Wednesday, September 21, 2011
The Other Side: Washington Post's Rick Maese
By Todd Archer
IRVING, Texas -- The Redskins are atop the NFC East with a 2-0 record, which surprises many. In this week’s feature on the upcoming opponent, we ask five questions to Rick Maese of the Washington Post.
In Denver, he was the Mastermind. How is Mike Shanahan viewed in D.C. in his second year?
Maese - The same. Mike Shanahan arrived in Washington and even though he tried to turn the franchise around as quickly as possible, he knows it was a multi-year process. In his first season, the team won only six games, but Shanahan was able to understand his players better and identify his offseason needs. So while they implemented their new schemes a year ago, this season fans are seeing some of the rewards. There have been some obstacles -- see: Haynesworth, Albert -- but fans are still lined up faithfully behind Shanahan. At the very least, they figure it's better than Dan Snyder making football decisions.

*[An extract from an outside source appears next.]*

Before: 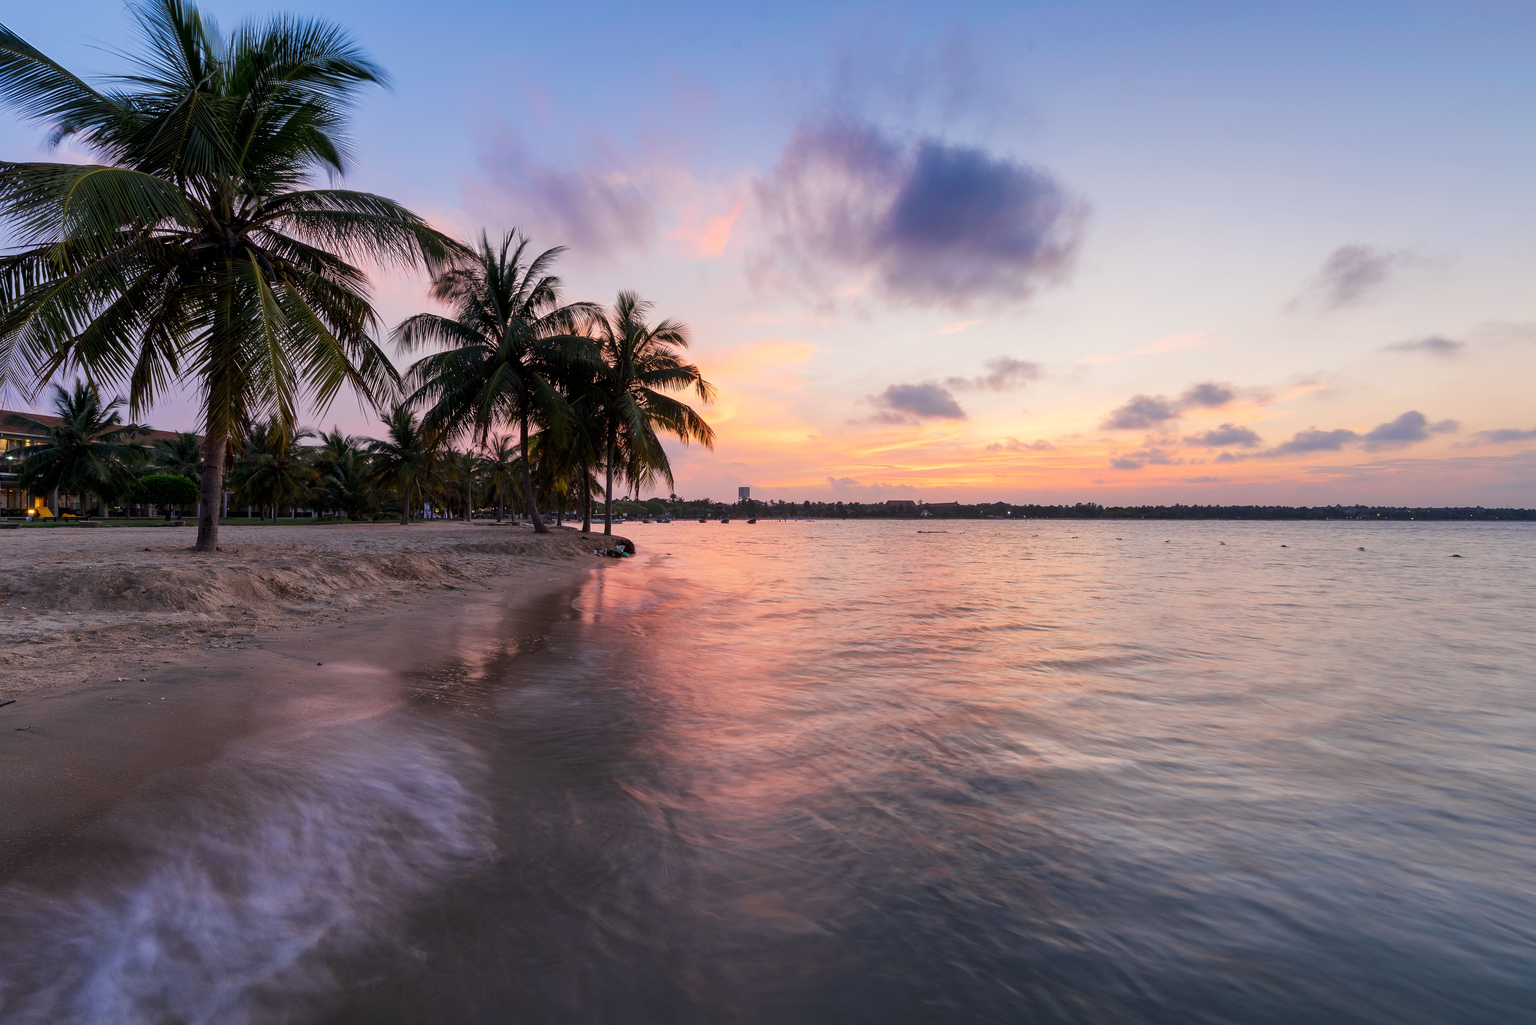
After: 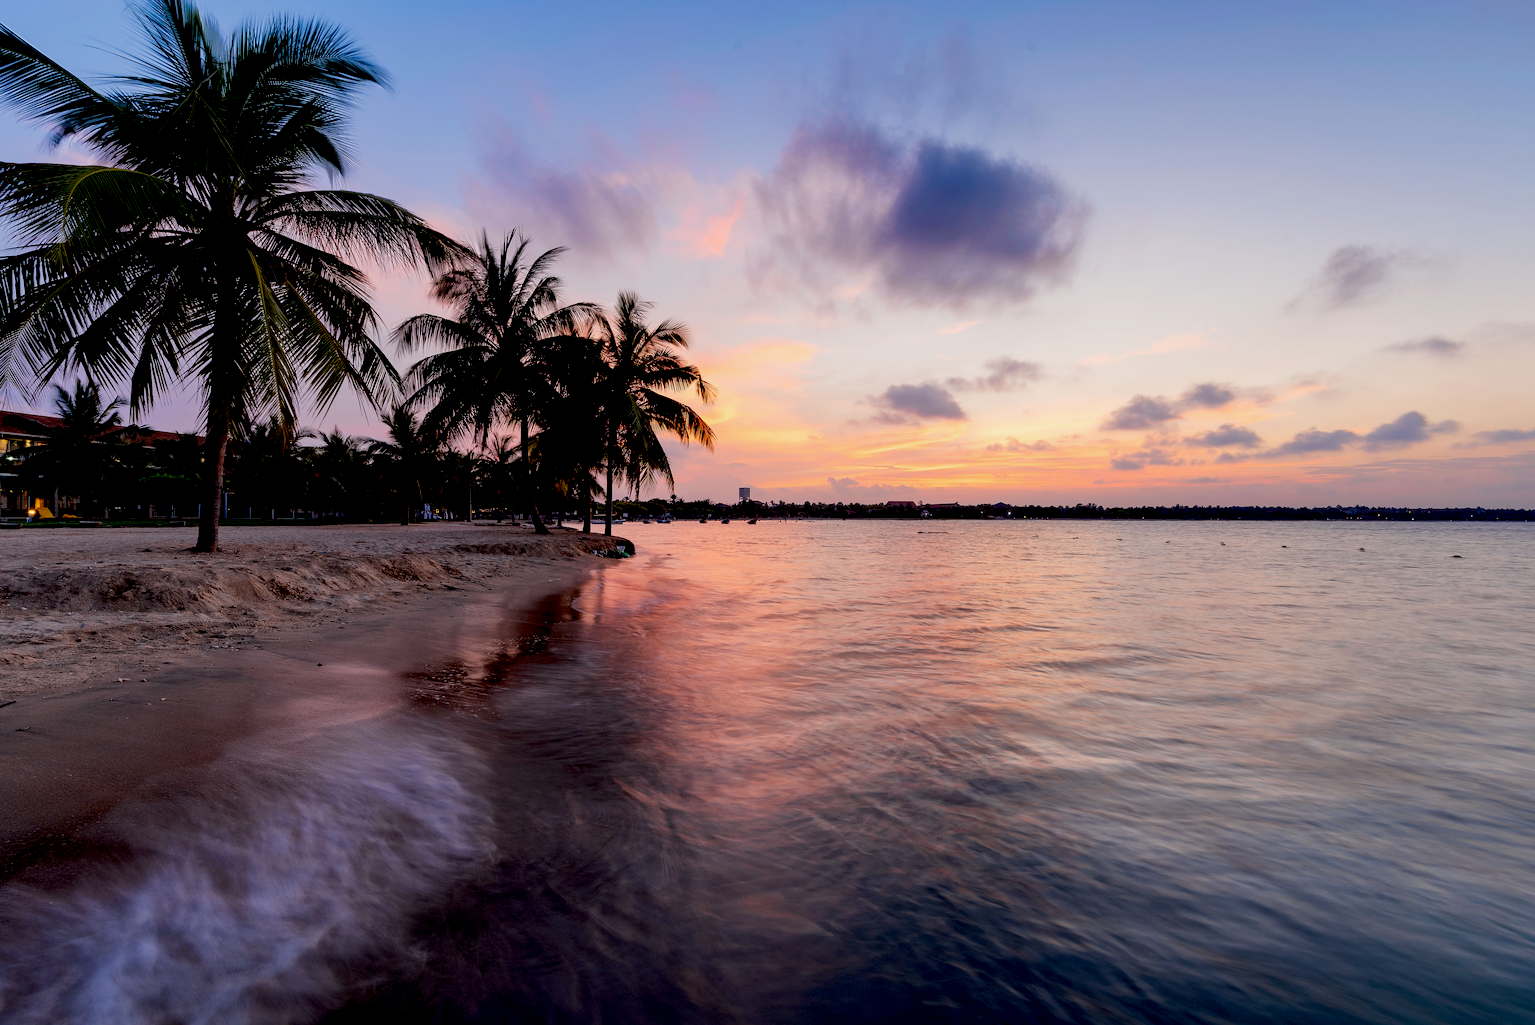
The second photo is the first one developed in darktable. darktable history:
exposure: black level correction 0.03, exposure -0.081 EV, compensate highlight preservation false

In Rex we trust? No? Maybe? How did the win the job and how will he keep the job?
Maese - There was a lot of buzz around John Beck, but Shanahan promised an open competition and both quarterbacks say it truly was a fair contest. Put simply: Grossman outplayed Beck in the preseason. The numbers bear this out, and we saw it most days in training camp. Shanahan doesn't need Grossman to be John Elway. The coach has confidence in his system and simply wants Grossman to be able to execute the offense. That's not something he felt he had last year. If Grossman does stumble, Shanahan has also said he's fully confident in Beck, prompting some speculation that the team might employ a short hook.
Is Brian Orakpo turning into a DeMarcus Ware?

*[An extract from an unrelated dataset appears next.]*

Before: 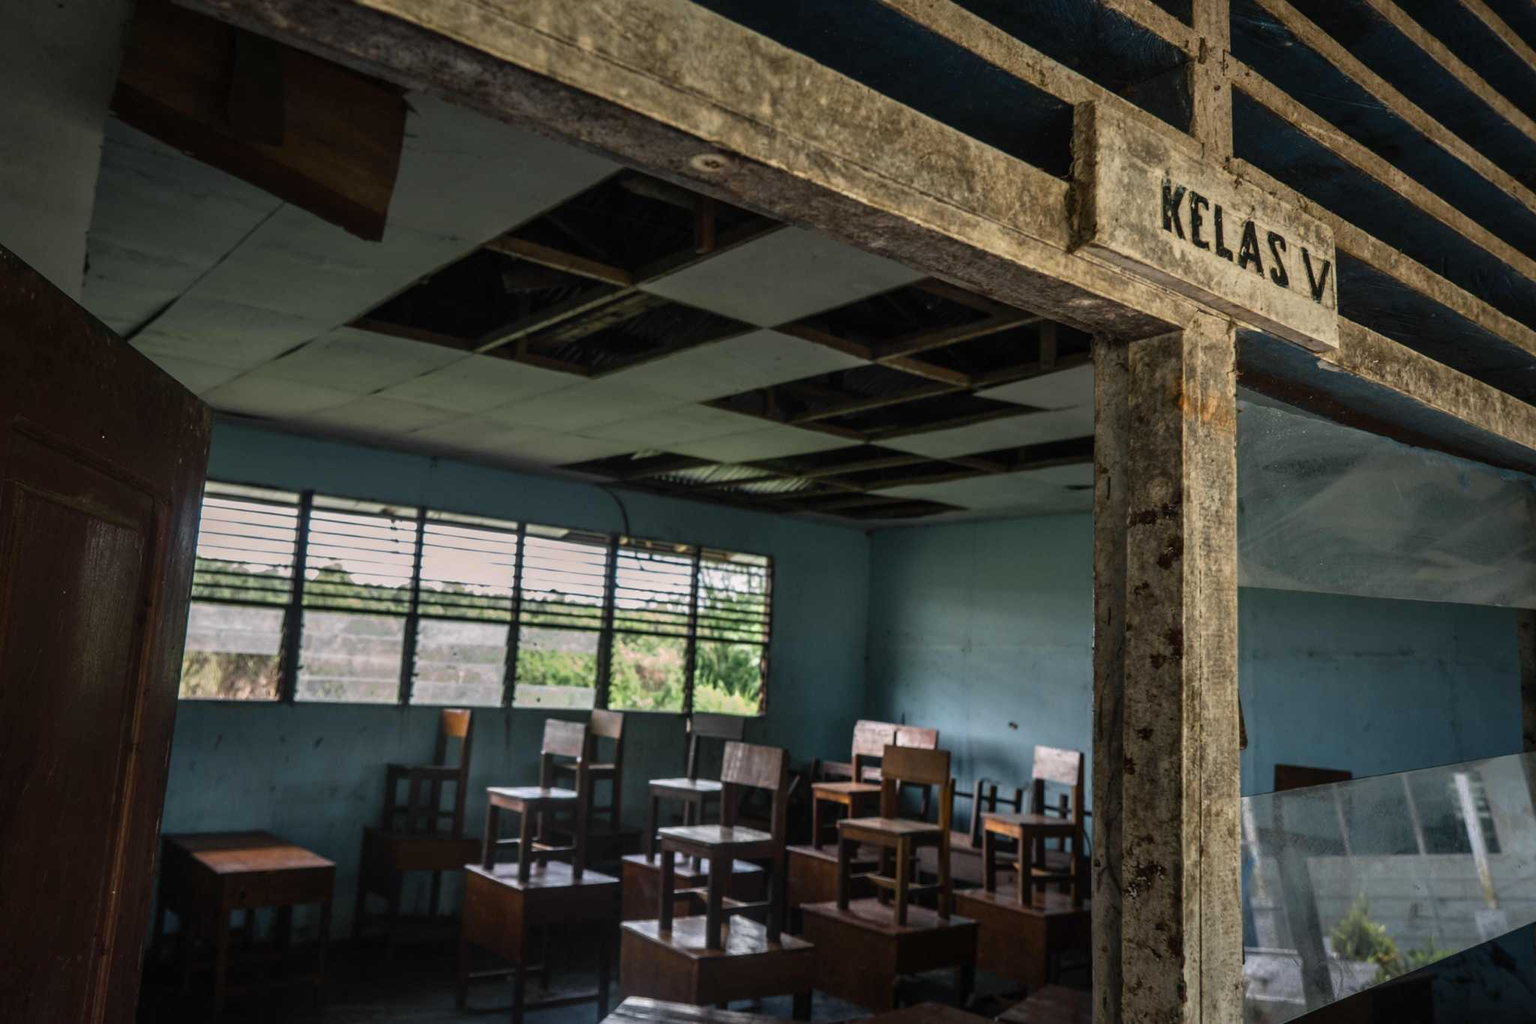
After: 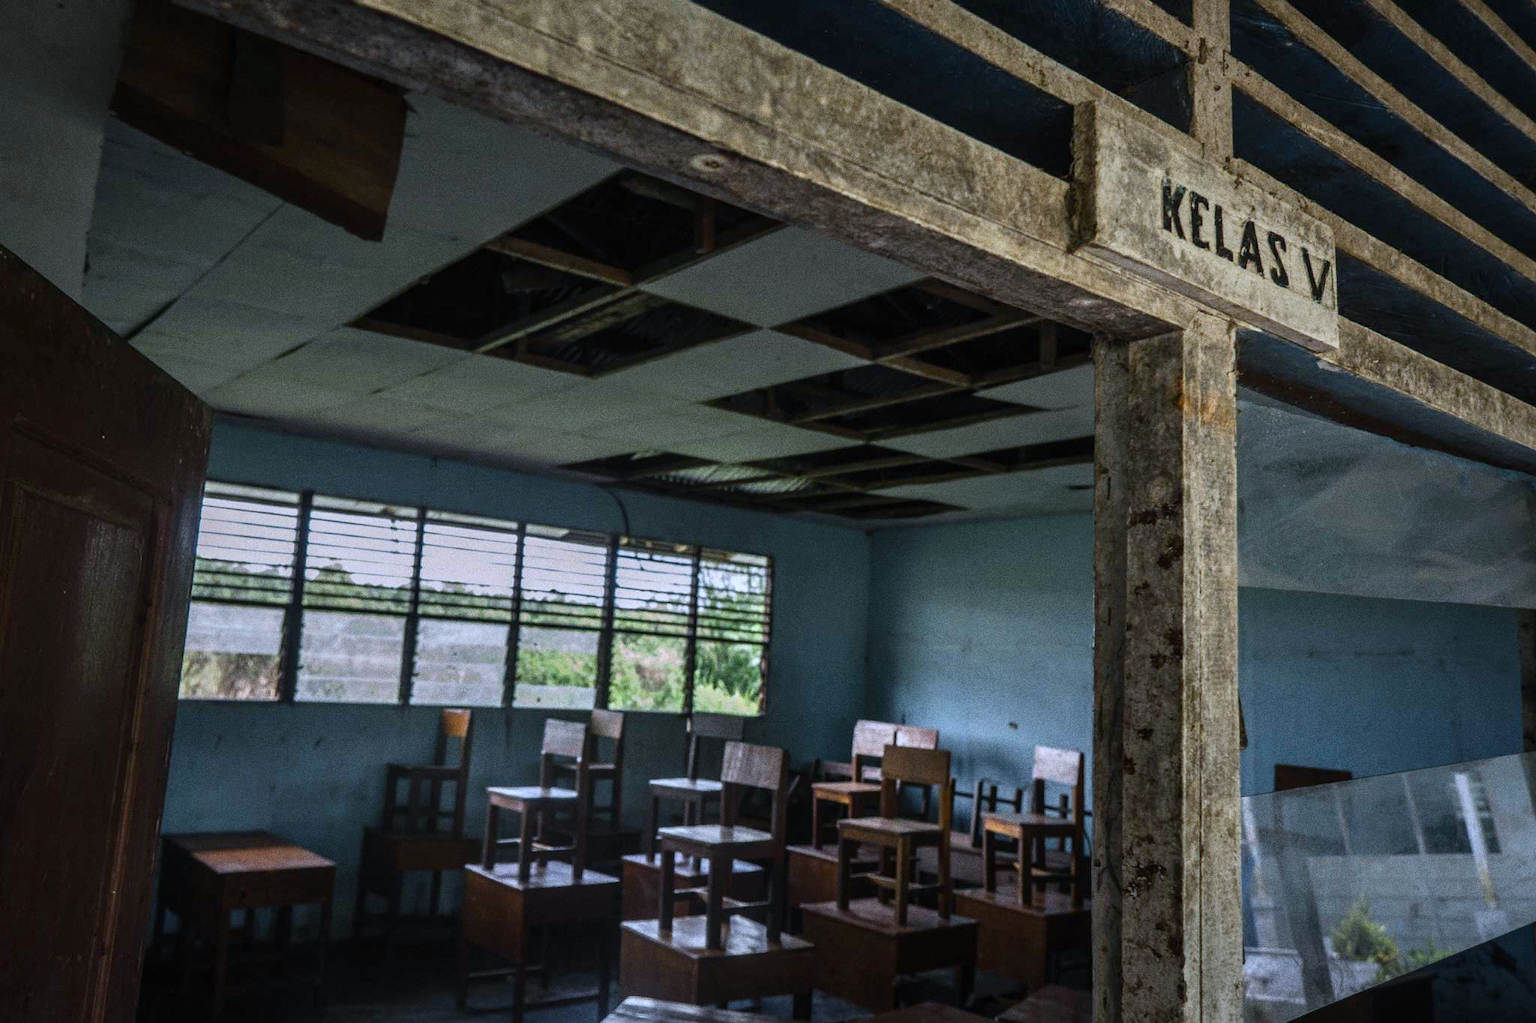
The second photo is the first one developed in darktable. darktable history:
white balance: red 0.926, green 1.003, blue 1.133
grain: coarseness 0.09 ISO, strength 40%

Maese - The Redskins would love for that to be the case. Orakpo is in his third year and is hoping to make a big leap this year. The team used its first round draft pick on Ryan Kerrigan, a defensive end who's converted to linebacker. While they want more pressure from the opposite side, coaches think the addition of Kerrigan will also free of Orakpo. Teams can't focus solely on him now. Both have looked good thus far.
As far as the Cowboys-Redskins rivalry, how is it viewed by the players? How is it viewed by the fans? I say that because I think the players look at Philly and New York as the bigger rival but most of the fans view Washington as the biggest rival?
Maese - I think a rivalry in pro sports almost always means more to fans than players. Unless you have players who are from the area -- and the Redskins do have a couple -- it's difficult for them to get fully invested. They want to win every single Sunday. If they want this game a bit more, it's because the Cowboys are a division opponent. For those outside the locker room, Dallas Week is still a fun week because there are so many Cowboys fans in the area. But in the locker room, it seems the Cowboys are viewed similarly to the Eagles and Giants.